• Exercise set
1/ In the pork market interview, reproduce everything from "Steve Meyer: 01:29 Our cash" down to "really help things.".
2/ Answer these questions from the pork market interview:
(a) What numbers does Steve Meyer say are on his cash forecast right now?
(b) At what price did bellies trade?
(c) For about how many years does he say bellies have been on a wild rollercoaster?
3/ Continue the pork market interview from the point where it stops.

• Supplied text
====================

Steve Meyer: 01:29 Our cash forecasts are well down around $50, but we don’t have anything but 40s on our cash forecast right now. So we think the futures markets a little bit overcooked to the downside, but still there’s not a lot of positive news out there. And this August close, it looks pretty ugly. If that could be the worst of it, you know, we’d feel pretty good about it, but I’m not sure that’s going to be the case either. So the best solution will be, get these trade things solved. That would be a shot of positive, a sentiment that would really help things.

Don Wick: 02:02 Watching those pork carcass values, bellies have been taking a hit as well. What’s happening there, Steve?

Steve Meyer: 02:09 Well, that’s because bellies, if they’re high, they’re going down and if they are low, they are going up. Ok? I mean they just, it’s just a rollercoaster and they traded to a $1.70, that’s $30 higher than I thought they would go. And then kind of a normal season would go, but I’d have no idea what a normal seasonal is for bellies now. I mean, it’s just this wild rollercoaster that we’ve been on for about three years and we’re still on it. I mean, these bellies are probably going to go to a dollar or less here in the next few weeks. But we’ve heard of some companies offering large amounts of bellies for a dollar or right around a dollar here out into the future. And that, that tells me that that will put some kind of a floor in this market and then we’ll get people that get on the bandwagon of featuring them again and push them back up.

====================

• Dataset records
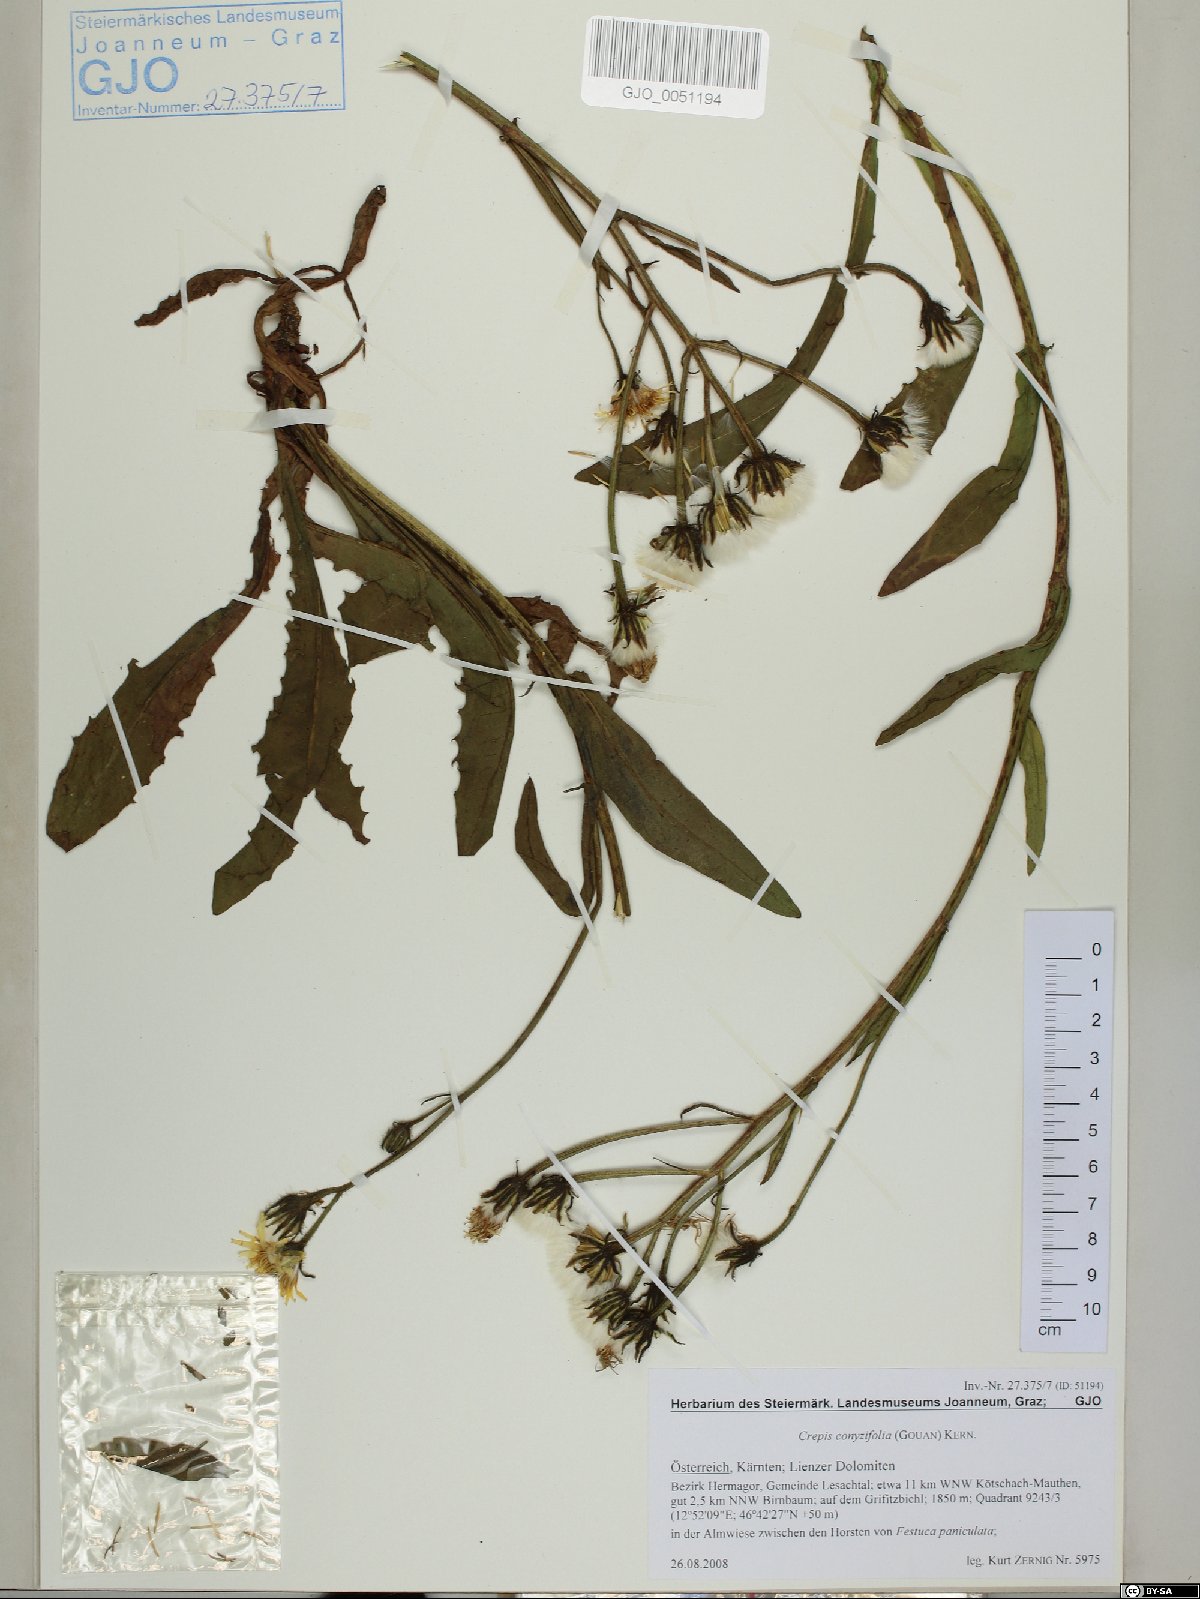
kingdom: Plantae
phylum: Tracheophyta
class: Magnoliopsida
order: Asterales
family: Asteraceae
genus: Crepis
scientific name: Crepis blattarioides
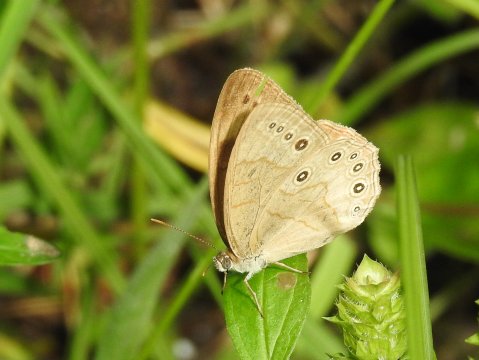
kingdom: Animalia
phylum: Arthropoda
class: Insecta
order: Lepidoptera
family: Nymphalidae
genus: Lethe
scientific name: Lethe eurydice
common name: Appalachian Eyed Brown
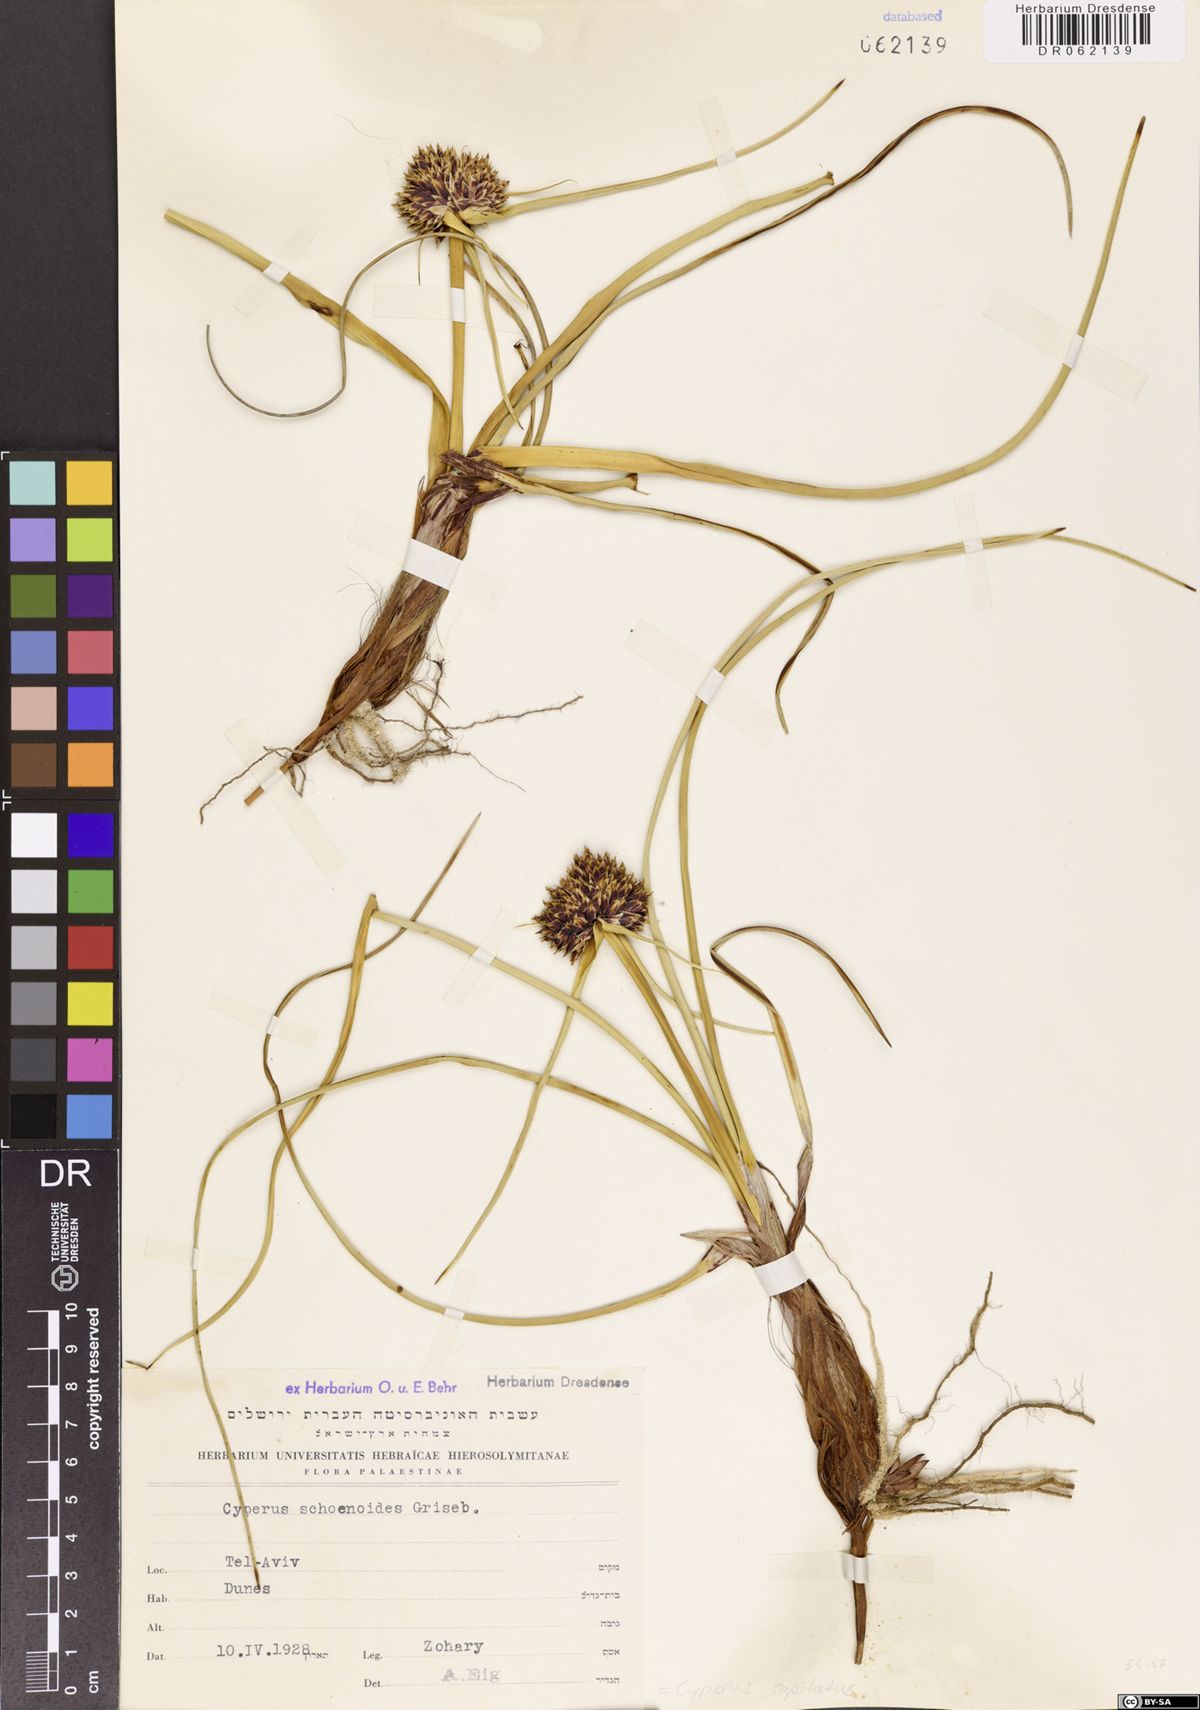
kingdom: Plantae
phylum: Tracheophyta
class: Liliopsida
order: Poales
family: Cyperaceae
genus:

====================

• Answers
1/
Steve Meyer: 01:29 Our cash forecasts are well down around $50, but we don’t have anything but 40s on our cash forecast right now. So we think the futures markets a little bit overcooked to the downside, but still there’s not a lot of positive news out there. And this August close, it looks pretty ugly. If that could be the worst of it, you know, we’d feel pretty good about it, but I’m not sure that’s going to be the case either. So the best solution will be, get these trade things solved. That would be a shot of positive, a sentiment that would really help things.

2/
(a) Nothing but 40s.
(b) $1.70.
(c) About three years.

3/
Steve Meyer: 02:55 And so, it’s just a wild rollercoaster with bellies. They went higher than we thought. Now they’re going to go a little lower than what we thought. And so, you know, I have clients that I tell them, look, I’ll give you my belly forecast, but I, I don’t even, I don’t believe it myself, but I don’t know what else to do. So that’s kind of where that is. But the good news is when you get bellies cheap, you do attract featuring and sandwich usage and those kinds of things. And so we think we can put a floor in them here somewhere around a dollar, hopefully above a dollar. But my guess is we’ll go {inaudible}.

Don Wick: 03:31 While we’ve seen pressure in the hogs, the feed bill has gone up a bit as well with come back on some of these grain and oil seeds. How much of an impact does that have?

Steve Meyer: 03:43 Well, it’s certainly going to have an impact. I mean, in this kind of hog pricing scenarios, you’ve got to get your costs as low as you can. And this little rally we’ve seen here in the last couple of weeks certainly has pushed those costs back up. Now we do think that a lot of producers moved aggressively to lock in some prices on corn and soybean meal here a few weeks ago. We, you know, getting some pressure on bean meal into the future is not out of the question. It all depends on August rains here. The corn story is proof positive for price at this point, even though we’ve got a big crop here, you had a short drop in South America and we’re kind of the only game in town on that one. Beans on the other hand, could have some pressure on them as we go through August. So producers should be, in my, in our opinion, aggressively trying to get their cost laid in here for the coming year and you know, given where the prices are right now, the best producers out there going to be in the 64, 65 range. The lower you can get that number, the better this hog price situation will be for you.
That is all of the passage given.